Leave out the pictures and restate the rest of the data exactly.

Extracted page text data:
■ ■ ■
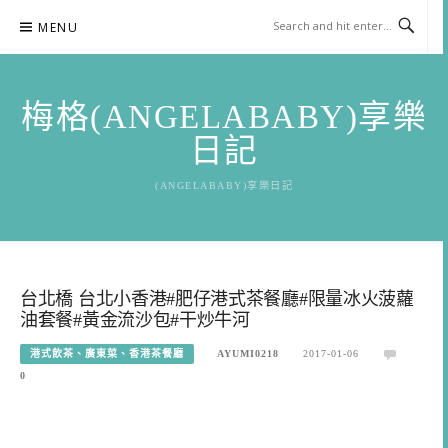
Skip
MENU
to
content
梅格(ANGELABABY)享樂
日記
(ANGELABABY)享樂日記
台北橋 台北小香港#肥仔港式茶餐廳#限量冰火菠蘿
油套餐#黃金流沙包#干炒牛河
港式飲茶、廣東菜、香港茶餐廳
AYUMI0218
2017-01-06
0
■ ■ ■
#### [Exercise response]
Skip
MENU
to
content
梅格(ANGELABABY)享樂
日記
(ANGELABABY)享樂日記
台北橋 台北小香港#肥仔港式茶餐廳#限量冰火菠蘿
油套餐#黃金流沙包#干炒牛河
港式飲茶、廣東菜、香港茶餐廳
AYUMI0218
2017-01-06
0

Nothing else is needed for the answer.